America's Firest Female Aviation Pioneer
She was born Ruth Bancroft Law on May 21, 1887 to Sarah Bancroft Breed and Frederick Henry Law in Lynn, Massachusetts.
She was inspired to take up flying by her brother, parachutist and pioneer movie stuntman Rodman Law (1885-1919), with whom she challenged herself to physically keep up with during their childhood.
She was instructed by Harry Atwood and Arch Freeman at Atwood Park in Saugus, Massachusetts, having been refused lessons by Orville Wright because, according to Law, he believed that women weren't mechanically inclined, but this only made her more determined, later saying "The surest way to make me do a thing is to tell me I can't do it," and was an adept mechanic. She received her pilot's license in November 1912, and in 1915 gave a demonstration of aerobatics at Daytona Beach, Florida, before a large crowd. She announced that she was going to "loop the loop" for the first time, and proceeded to do so, not once but twice, to the consternation of her husband, Charles Oliver.

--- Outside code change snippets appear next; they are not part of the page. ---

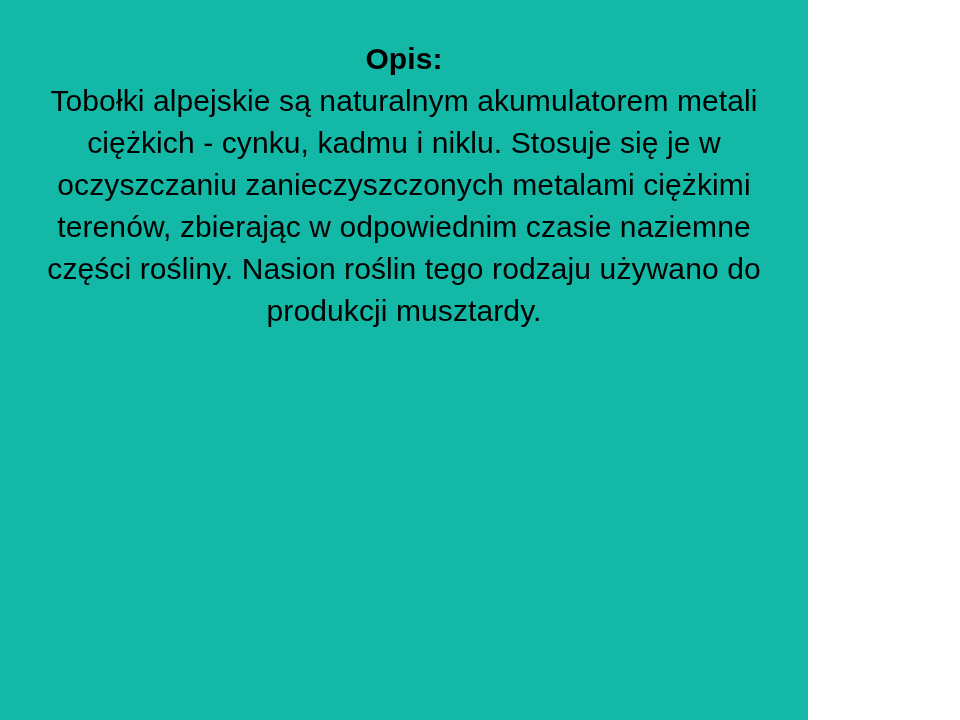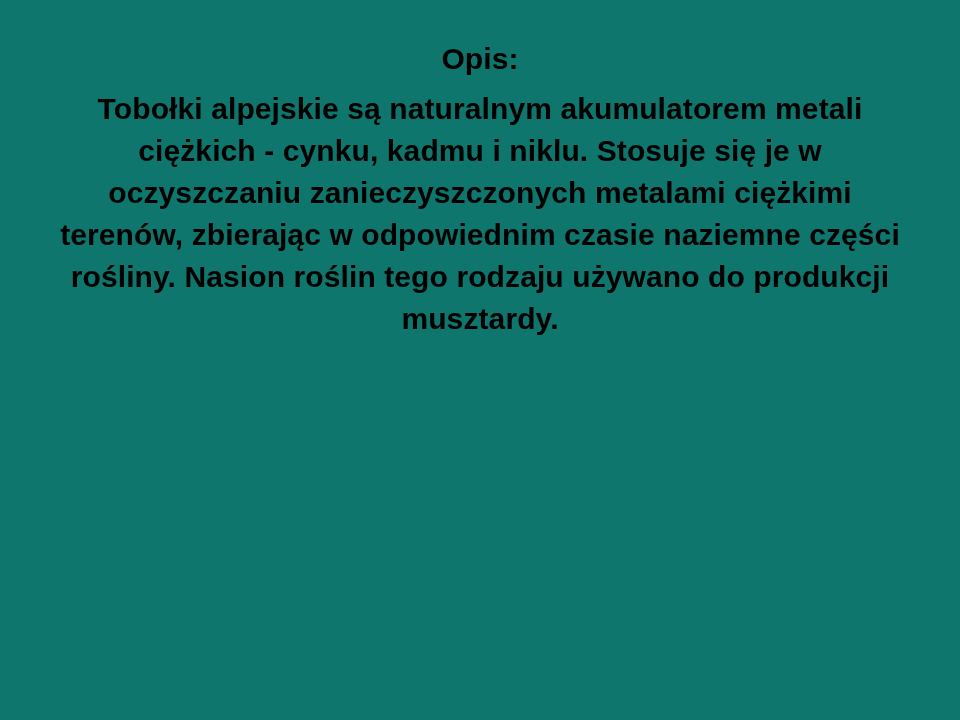"Opis:" .slide { background: #0f766e -> #14b8a6; width: 960px -> 808px }
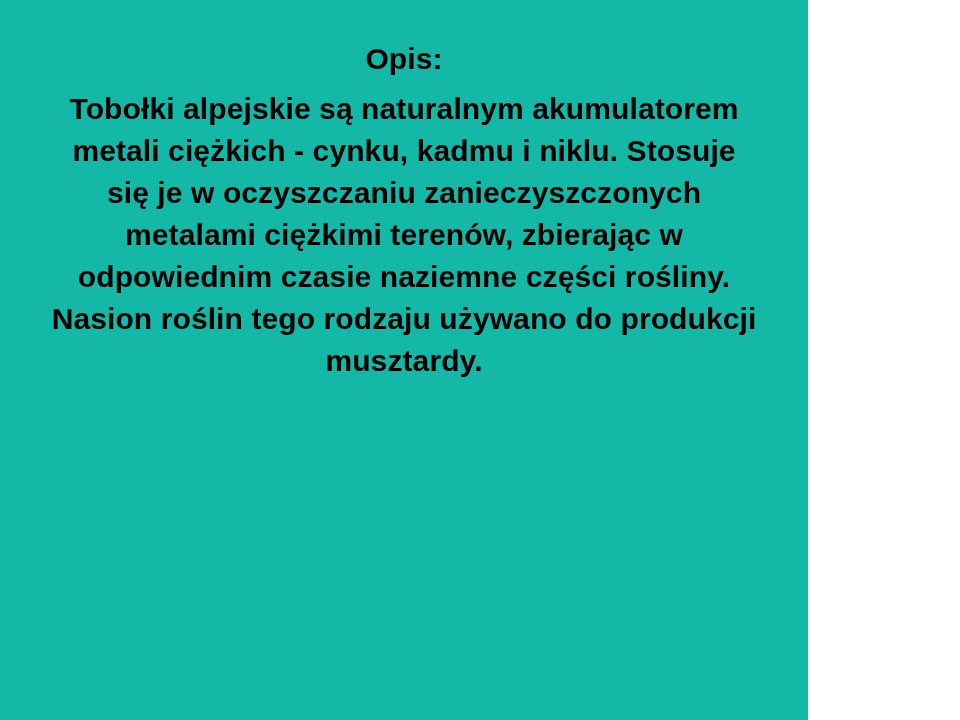"Tobołki alpejskie są naturalnym" .slide-body { font-weight: bold -> normal; margin: 8px -> 0 }
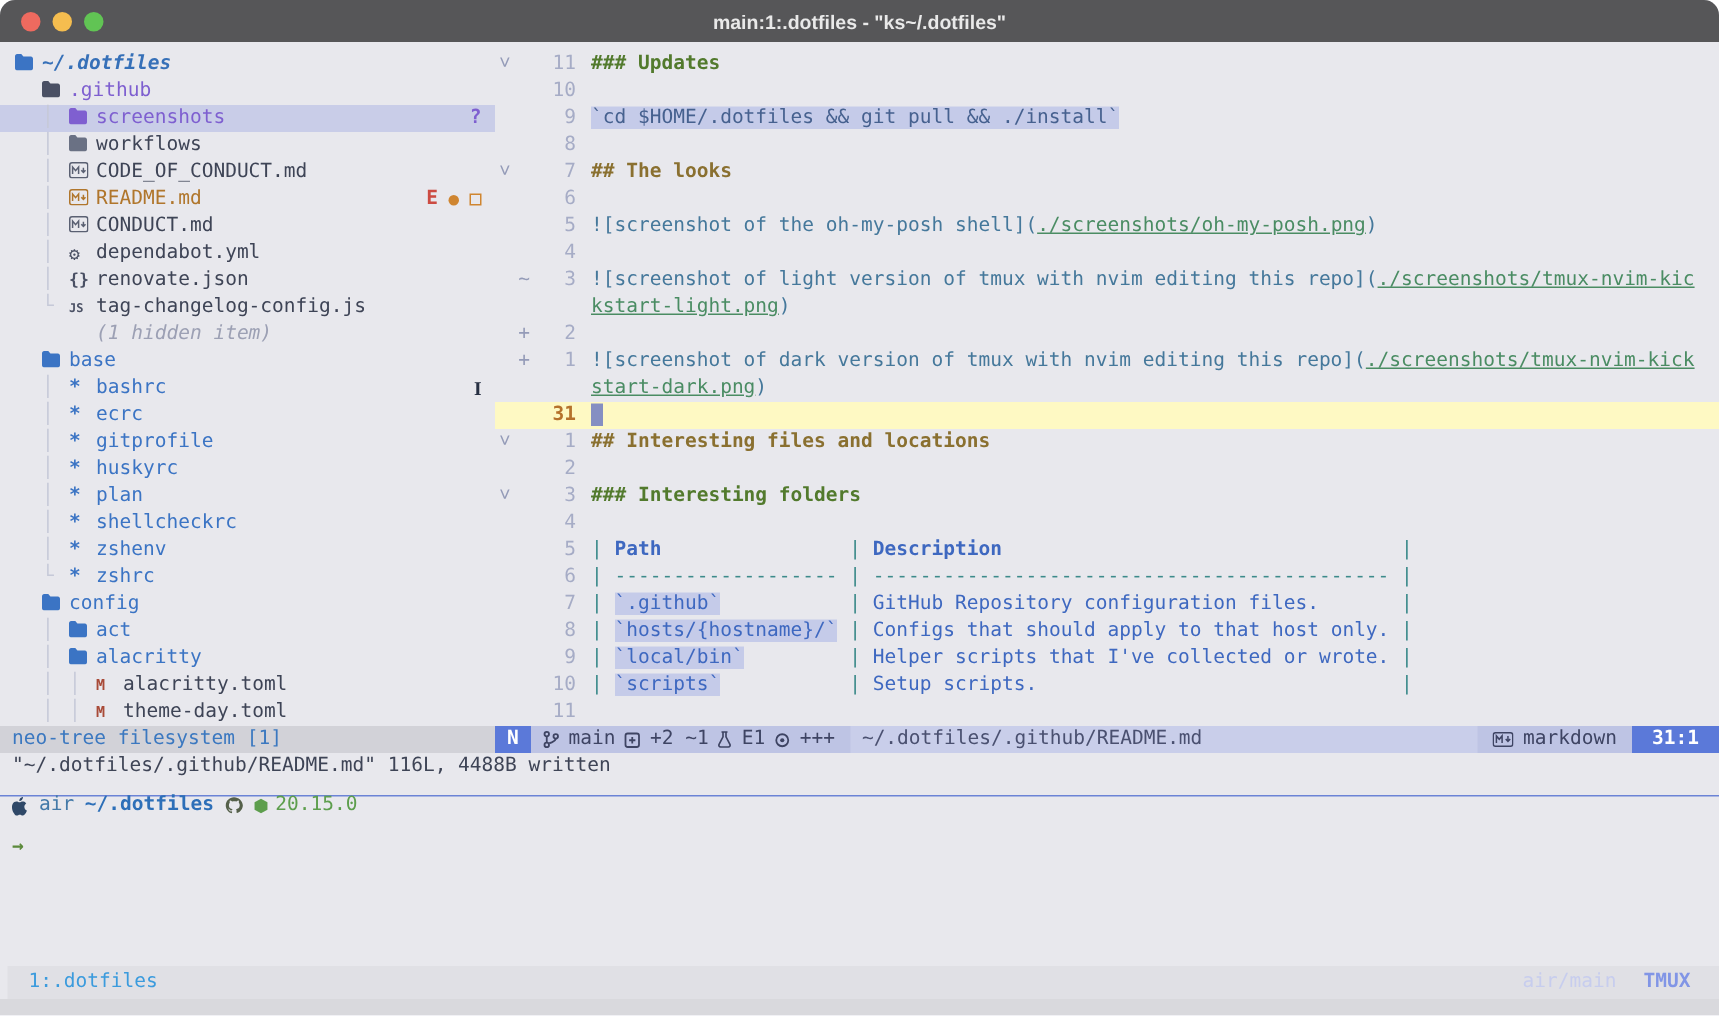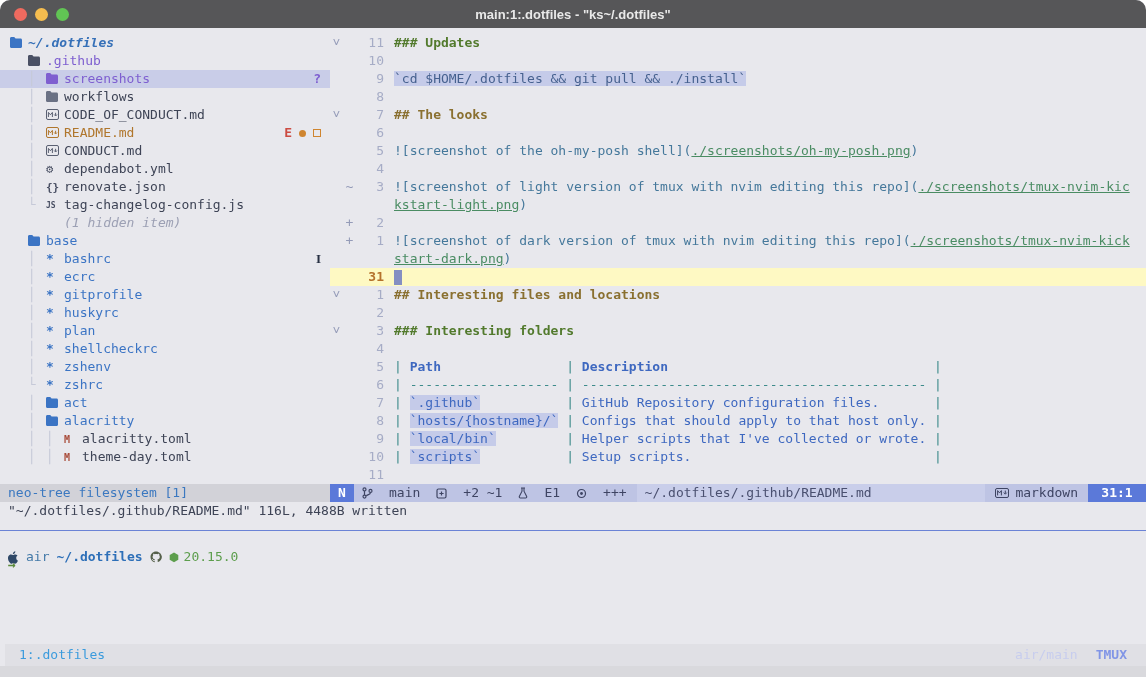"config" div.trow { html: none -> <div><span></span><span><svg> <path></path> </svg></span><span>config</span></div> }
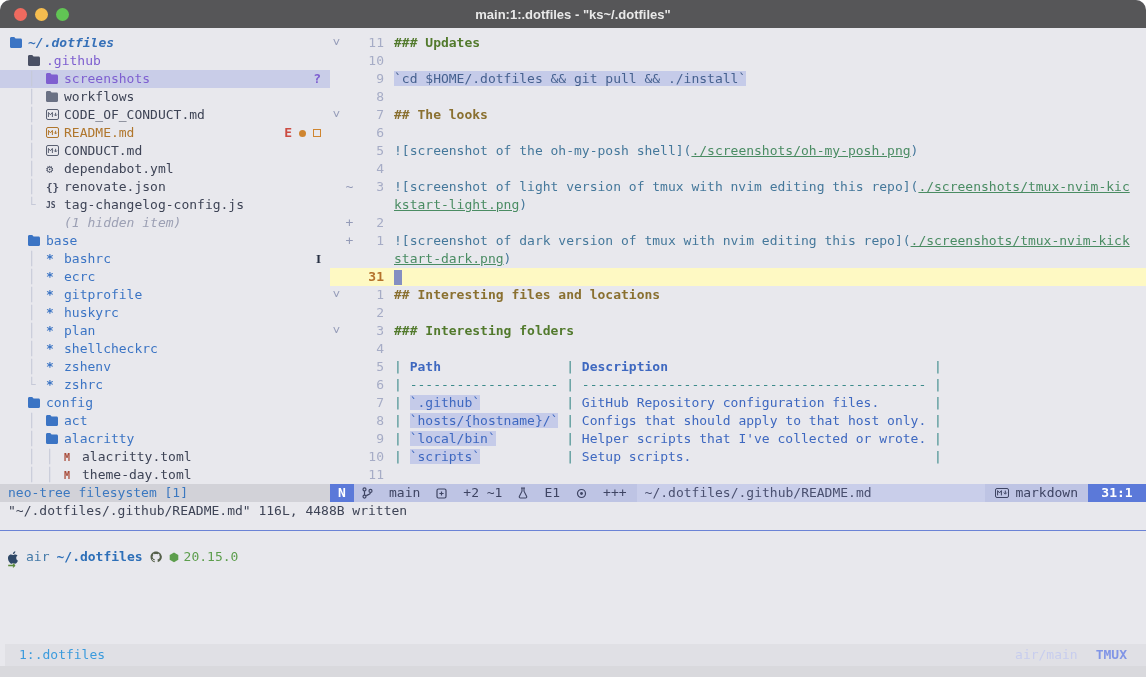"main" .sl-left { gap: 16px -> 6px }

In the spring of 1916, she took part in an altitude competition, twice narrowly coming in second to male fliers. She was furious, determined to set a record that would stand against men as well as women.
Her greatest feat took place on 19 November 1916, when she broke the existing cross-America flight air speed record of 452 miles (728 km) set by Victor Carlstrom by flying nonstop from Chicago to New York State, a distance of 590 miles (950 km). The next day she flew on to New York City. Flying over Manhattan, her fuel cut out, but she glided to a safe landing on Governors Island and was met by United States Army Captain Henry "Hap" Arnold (who changed her spark plugs in the Curtiss pusher), who would one day become Commanding General of the United States Army Air Forces. President Woodrow Wilson attended a dinner held in her honor on 2 December 1916.
After the United States entered World War I in April 1917, she campaigned unsuccessfully for women to be allowed to fly military aircraft. Stung by her rejection, she wrote an article entitled "Let Women Fly!" in the magazine Air Travel, where she argued that success in aviation should prove a woman's fitness for work in that field.
After the war, she continued to set records. After Raymonde de Laroche of France set a women's altitude record of nearly 13,000 feet (3,962 m) on 7 June 1919, She broke Laroche's record on 10 June, flying to 14,700 feet (4,481 m). Laroche in turn, however, broke Oliver's record on 12 June, flying to a height of 15,748 feet (4,800 m).
On a morning in 1922, Law woke up to read with surprise an announcement of her retirement in the newspaper; her husband had tired of her dangerous job and had taken that step to end her flying career, and she acquiesced to his demand.
She attributed a 1932 nervous breakdown to the lack of flying, having settled down in a Los Angeles, spending her days gardening.
In 1948, Law attended a Smithsonian event in Washington, D.C. celebrating the donation of the Wright brothers' Kitty Hawk plane, despite Orville Wright's earlier refusal to teach her. Notwithstanding her accomplished career in aviation, she traveled by train.
She died on December 1, 1970, in San Francisco. She is buried in Pine Grove Cemetery in Lynn, Massachusetts.